Mit der Industrialisierung der Landwirtschaft wurde die Pflanzenzüchtung und Herstellung von Saatgut an teils große Unternehmen abgegeben. Die drei Größten sind Chemiekonzerne, welche weltweit zwei Drittel des Saatgutes verkaufen. Sie entwickeln Saatgut, das an die Bedürfnisse der industriellen Landwirtschaft angepasst ist. Mit dem Ziel, höhere Erträge sowie gleichförmige und mit Maschinen zu erntende Früchte zu gewinnen, die sich gut lagern und transportieren lassen. Diese „grüne Revolution“ ist Fluch und Segen zugleich. Wir sind nicht mehr gezwungen, unser Obst und Gemüse selbst anzubauen. Die Supermarkt-Auslage scheint auf den ersten Blick reichlich gedeckt zu sein.
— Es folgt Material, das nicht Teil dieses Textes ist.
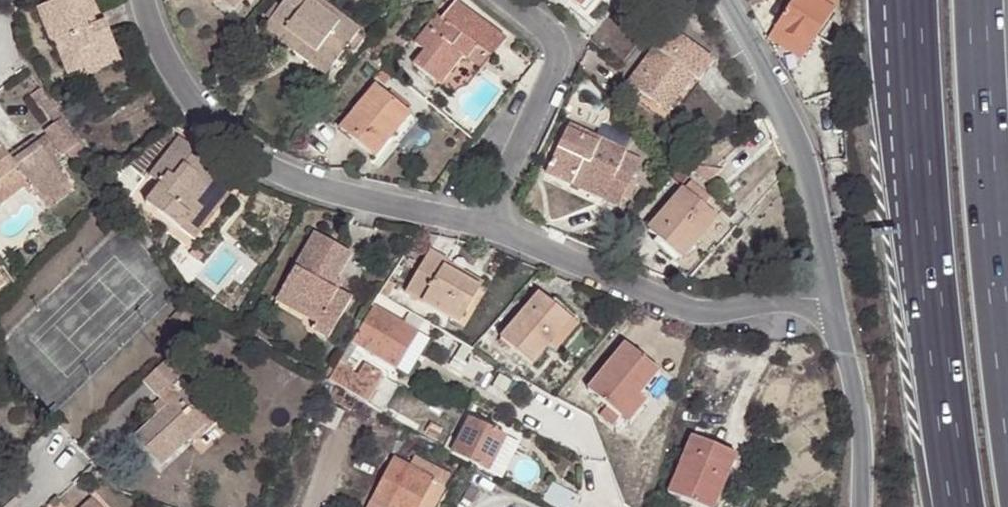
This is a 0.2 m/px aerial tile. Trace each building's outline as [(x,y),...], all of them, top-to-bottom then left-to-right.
[(48,4),(55,23),(47,26),(54,42),(61,60),(77,53),(84,70),(117,56),(98,6),(90,9),(87,0),(46,0),(48,4)] [(233,9),(240,0),(220,0),(233,9)] [(313,0),(284,0),(264,26),(279,38),(277,41),(293,52),(301,42),(333,67),(346,49),(351,53),(360,40),(356,36),(359,32),(326,6),(323,11),(312,2),(313,0)] [(318,0),(313,0),(312,2),(323,11),(326,6),(318,0)] [(776,25),(809,48),(833,11),(816,0),(793,0),(776,25)] [(833,11),(834,0),(816,0),(833,11)] [(414,65),(433,81),(443,69),(449,73),(461,57),(467,61),(476,50),(490,60),(505,41),(454,2),(440,18),(437,16),(414,44),(423,52),(414,65)] [(55,23),(48,4),(36,10),(50,44),(54,42),(47,26),(55,23)] [(809,48),(776,25),(768,37),(802,59),(809,48)] [(712,61),(667,27),(625,82),(670,115),(712,61)] [(301,42),(293,52),(325,77),(333,67),(301,42)] [(481,72),(490,60),(476,50),(467,61),(481,72)] [(120,63),(117,56),(84,70),(86,77),(120,63)] [(458,61),(442,88),(456,96),(472,70),(458,61)] [(393,75),(385,68),(376,79),(384,86),(393,75)] [(443,69),(433,81),(440,86),(449,73),(443,69)] [(390,139),(410,115),(375,87),(339,129),(374,158),(390,139)] [(585,113),(571,107),(567,115),(581,121),(585,113)] [(416,121),(410,115),(390,139),(396,145),(416,121)] [(23,172),(34,188),(46,204),(72,186),(62,171),(66,168),(60,160),(63,158),(66,162),(71,158),(77,167),(89,158),(60,123),(43,135),(47,141),(38,147),(34,141),(7,160),(0,149),(0,188),(23,172)] [(545,173),(571,185),(575,176),(604,190),(601,199),(618,207),(636,165),(621,158),(623,150),(568,124),(545,173)] [(189,217),(193,221),(216,192),(214,189),(222,179),(194,155),(196,152),(179,138),(148,176),(158,185),(144,204),(178,230),(189,217)] [(685,178),(673,167),(666,177),(677,186),(685,178)] [(3,210),(34,188),(23,172),(0,188),(0,206),(3,210)] [(575,176),(571,185),(601,199),(604,190),(575,176)] [(216,192),(193,221),(202,228),(234,188),(222,179),(214,189),(216,192)] [(690,181),(647,230),(680,259),(714,218),(703,207),(710,199),(690,181)] [(46,204),(52,214),(79,195),(72,186),(46,204)] [(306,309),(301,319),(315,327),(312,332),(326,342),(349,303),(335,294),(328,290),(333,283),(349,256),(314,235),(279,293),(306,309)] [(443,268),(447,261),(430,251),(405,292),(458,324),(478,290),(443,268)] [(482,283),(447,261),(443,268),(478,290),(482,283)] [(328,290),(335,294),(339,286),(333,283),(328,290)] [(547,344),(569,317),(539,292),(501,339),(531,363),(547,344)] [(274,301),(301,319),(306,309),(279,293),(274,301)] [(385,298),(380,295),(375,303),(380,306),(385,298)] [(353,343),(352,342),(345,354),(350,357),(357,346),(364,350),(381,361),(404,325),(375,307),(353,343)] [(411,315),(404,325),(419,333),(424,324),(411,315)] [(577,324),(569,317),(547,344),(555,351),(577,324)] [(419,333),(404,325),(381,361),(397,370),(419,333)] [(440,337),(426,354),(445,368),(458,349),(440,337)] [(611,426),(619,417),(636,395),(656,371),(625,343),(587,390),(605,405),(598,415),(611,426)] [(357,346),(350,357),(357,361),(364,350),(357,346)] [(345,354),(330,381),(368,404),(376,389),(374,388),(382,376),(366,365),(358,378),(352,374),(354,369),(346,363),(350,357),(345,354)] [(138,399),(162,378),(148,361),(124,382),(138,399)] [(497,373),(490,383),(501,390),(508,379),(497,373)] [(191,434),(213,413),(182,379),(121,435),(148,465),(187,430),(191,434)] [(357,400),(335,389),(329,400),(351,412),(357,400)] [(636,395),(619,417),(625,423),(643,401),(636,395)] [(469,419),(452,453),(486,471),(504,437),(469,419)] [(692,436),(667,494),(702,506),(713,506),(735,453),(692,436)] [(486,471),(499,479),(517,443),(504,437),(486,471)] [(394,459),(368,506),(435,506),(451,476),(414,456),(409,467),(394,459)] [(579,497),(552,483),(542,501),(553,506),(574,506),(579,497)] [(86,493),(72,506),(99,506),(86,493)]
Schaut man genauer hin, findet man aber kaum noch Sortenvielfalt. Im Gegenteil: LandwirtInnen kaufen Saatgut für sogenannte Hybridsorten, die schöne, große, haltbare Früchte hervorbringen. Diese Sorten lassen sich jedoch nicht aus gewonnenen Samen nachzüchten (sie sind nicht samenfest). Mit dem gekauften Saatgut erzielen sie eine Art Einweg-Ernte, bezahlen aber mit dem Verlust der Sortenvielfalt und mit der Abhängigkeit von großen Konzernen. Leider ist die Ernährung in Industrieländern heute weitgehend von großen Agrochemiekonzernen abhängig. Auch der Biomarkt wird von immer mehr Hybriden überschwemmt.

In unseren Gärten beginnt jetzt die Anzuchtzeit. Mit der Wahl des Saatgutes treffen wir eine klare Entscheidung für oder gegen den Erhalt der Vielfalt. Hobbygärtner finden auf Tauschbörsen oder bei Saatgut-RetterInnen wie VEN, Arche Noah und VERN ein umfassendes Angebot an alten Sorten. Über Anbieter wie diese kann samenfestes Saatgut („Mehrweg-Saatgut“) bestellt und damit die Vielfalt gefördert werden. Die Industrie schützt nur das, was sich vermarkten lässt. Mit Patenten und Sortenschutz sichern sich Konzerne die Nutzungsrechte. Um den Erhalt der Vielfalt dagegen müssen wir uns selbst kümmern. Mit unserer Sortenwahl können wir alle dafür kämpfen, dass Saatgut Kulturgut bleibt.